Past assessments of Indianapolis’ sports-centered Downtown development strategy have concluded the same thing: “While there were important achievements which should be attributed to Indianapolis’ sports strategy,” notes a research team from IUPUI on similar investments between 1974 and 1992, “on balance it seems fair to conclude that there were no significant or substantial shifts in economic development.”

Benefits are even less likely now. The recent recession has prompted significant re-prioritization within the events and convention industry. Some high-profile destinations such as Orlando, Atlanta, Chicago or Las Vegas continue to experience high demand. Smaller and less-developed markets such as Dallas, Houston, Cincinnati and Boston are struggling to compete.

While Downtown Indianapolis has many admirable assets, they are unlikely to give the city the boost it needs to bring enough new business to reverse these trends.

Advocates also point to the impact of past investments on the immediate Downtown area. This impact should not be trivialized, but it should also be kept in perspective. The stadium and convention center projects amount to a massive public investment in a tiny area of the city. No other neighborhood could reasonably expect a similar commitment from the city, county or state.

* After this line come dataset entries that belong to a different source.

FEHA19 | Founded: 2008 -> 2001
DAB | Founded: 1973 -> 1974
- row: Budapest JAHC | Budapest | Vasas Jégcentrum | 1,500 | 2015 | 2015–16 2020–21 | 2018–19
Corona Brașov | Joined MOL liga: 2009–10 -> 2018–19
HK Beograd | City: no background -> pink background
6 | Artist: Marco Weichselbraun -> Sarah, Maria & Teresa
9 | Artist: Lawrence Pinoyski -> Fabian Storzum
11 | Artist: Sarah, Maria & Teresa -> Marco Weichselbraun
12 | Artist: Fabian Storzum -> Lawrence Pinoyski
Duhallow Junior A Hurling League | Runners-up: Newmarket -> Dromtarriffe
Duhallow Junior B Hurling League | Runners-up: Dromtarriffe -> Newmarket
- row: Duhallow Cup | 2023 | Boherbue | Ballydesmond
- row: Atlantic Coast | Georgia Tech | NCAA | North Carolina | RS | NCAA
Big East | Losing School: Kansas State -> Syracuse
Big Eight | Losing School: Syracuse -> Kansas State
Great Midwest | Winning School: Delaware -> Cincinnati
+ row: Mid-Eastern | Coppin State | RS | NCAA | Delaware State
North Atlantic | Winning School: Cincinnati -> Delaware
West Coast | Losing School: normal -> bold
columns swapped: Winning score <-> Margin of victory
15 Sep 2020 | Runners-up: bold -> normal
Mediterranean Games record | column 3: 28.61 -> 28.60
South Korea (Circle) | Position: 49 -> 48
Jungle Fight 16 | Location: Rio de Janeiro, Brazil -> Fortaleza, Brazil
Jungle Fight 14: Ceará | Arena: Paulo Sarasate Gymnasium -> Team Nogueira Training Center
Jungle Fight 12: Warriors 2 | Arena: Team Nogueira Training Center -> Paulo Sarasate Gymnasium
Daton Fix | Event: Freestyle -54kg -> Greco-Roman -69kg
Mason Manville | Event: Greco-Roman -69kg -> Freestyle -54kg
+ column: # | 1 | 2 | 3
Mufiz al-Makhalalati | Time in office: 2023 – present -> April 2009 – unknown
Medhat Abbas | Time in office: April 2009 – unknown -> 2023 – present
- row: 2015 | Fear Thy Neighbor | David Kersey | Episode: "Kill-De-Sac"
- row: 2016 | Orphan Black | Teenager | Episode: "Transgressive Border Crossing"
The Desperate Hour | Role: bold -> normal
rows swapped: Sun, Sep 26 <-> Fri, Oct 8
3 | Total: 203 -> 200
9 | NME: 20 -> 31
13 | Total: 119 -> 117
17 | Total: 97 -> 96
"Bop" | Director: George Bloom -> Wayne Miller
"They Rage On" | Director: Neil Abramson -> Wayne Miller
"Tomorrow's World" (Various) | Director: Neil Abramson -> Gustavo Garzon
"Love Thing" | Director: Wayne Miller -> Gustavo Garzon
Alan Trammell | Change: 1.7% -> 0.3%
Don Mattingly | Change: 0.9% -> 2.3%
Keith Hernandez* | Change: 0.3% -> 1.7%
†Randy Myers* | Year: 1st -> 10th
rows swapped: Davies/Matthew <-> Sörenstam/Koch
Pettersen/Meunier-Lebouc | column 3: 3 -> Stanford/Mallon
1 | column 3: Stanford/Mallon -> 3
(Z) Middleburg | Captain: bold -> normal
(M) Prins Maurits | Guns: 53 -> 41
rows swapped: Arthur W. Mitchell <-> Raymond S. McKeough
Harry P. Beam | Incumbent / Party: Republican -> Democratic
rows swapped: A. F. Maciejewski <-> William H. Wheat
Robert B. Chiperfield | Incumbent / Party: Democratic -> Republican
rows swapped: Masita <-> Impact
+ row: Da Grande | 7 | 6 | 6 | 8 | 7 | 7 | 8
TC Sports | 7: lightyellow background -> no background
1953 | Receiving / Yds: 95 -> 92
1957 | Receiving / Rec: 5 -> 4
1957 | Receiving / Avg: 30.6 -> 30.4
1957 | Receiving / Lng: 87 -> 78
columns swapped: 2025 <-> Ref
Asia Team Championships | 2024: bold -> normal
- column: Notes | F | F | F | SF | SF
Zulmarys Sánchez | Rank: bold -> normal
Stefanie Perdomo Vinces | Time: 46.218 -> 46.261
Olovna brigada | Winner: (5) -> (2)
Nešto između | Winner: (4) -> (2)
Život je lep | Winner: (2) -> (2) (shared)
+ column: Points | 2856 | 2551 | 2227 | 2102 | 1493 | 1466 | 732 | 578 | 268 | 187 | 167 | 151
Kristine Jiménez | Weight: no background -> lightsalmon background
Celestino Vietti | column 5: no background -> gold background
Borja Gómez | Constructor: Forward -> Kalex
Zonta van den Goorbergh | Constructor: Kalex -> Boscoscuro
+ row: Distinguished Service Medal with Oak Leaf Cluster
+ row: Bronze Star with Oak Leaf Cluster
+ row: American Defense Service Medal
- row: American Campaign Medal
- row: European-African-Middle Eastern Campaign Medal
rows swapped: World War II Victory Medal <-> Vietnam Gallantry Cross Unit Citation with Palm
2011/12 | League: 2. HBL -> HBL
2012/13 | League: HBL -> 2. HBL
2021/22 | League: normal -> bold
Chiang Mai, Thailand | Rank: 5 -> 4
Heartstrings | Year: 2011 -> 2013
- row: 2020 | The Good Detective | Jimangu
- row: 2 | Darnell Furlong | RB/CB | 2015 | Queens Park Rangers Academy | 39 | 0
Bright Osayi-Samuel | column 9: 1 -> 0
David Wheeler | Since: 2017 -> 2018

Yet, even these impacts are small. Most of the dollars spent in Downtown restaurants and retail stores would have been spent elsewhere in the region. Even the city-sponsored economic impact study recognized that just 20 percent of those attending a Colts game came from outside Indiana, only half of those out-of-state residents planned to stay in a hotel, and only 12 percent of the Hoosiers traveling from outside Indianapolis planned on spending the night in the city.

On the other hand, the mayor and others appear to have done an admirable job of working out a deal that does not rely on region-wide tax increases. While a repeal of the sales tax used to finance the current stadium is not near, local officials have proposed shifting the burden to two highly targeted groups – gamblers and tourists.

Of course, these financing proposals come with their own liabilities. Gamblers, particularly those playing pull-tabs and slot machines, tend to be lower income. This raises an obvious equity issue about whether moderate-income residents should be subsidizing entertainment for middle-income and wealthy families.

The city also has proposed funding the new facilities by boosting the innkeepers tax by 50 percent, doubling the auto rental excise tax, increasing the Marion County admissions tax by 20 percent and eliminating the limit on the Professional Sports Development Area Revenue Cap. These significantly higher costs will likely discourage some would-be travelers, too, furthering minimizing the potential economic impact.

In the end, state legislators, the City-County Council and the residents will have to decide whether these higher taxes, fees and subsidies to wealthy athletes and team owners are necessary to maintain a “big-city image” for the nation’s 12th-largest city with one of the Midwest’s most robust economies.

Samuel Staley is director of urban and land use policy at Reason Foundation and co-editor of the book “Smarter Growth: Market-Based Strategies for Land-Use Planning in the 21st Century.”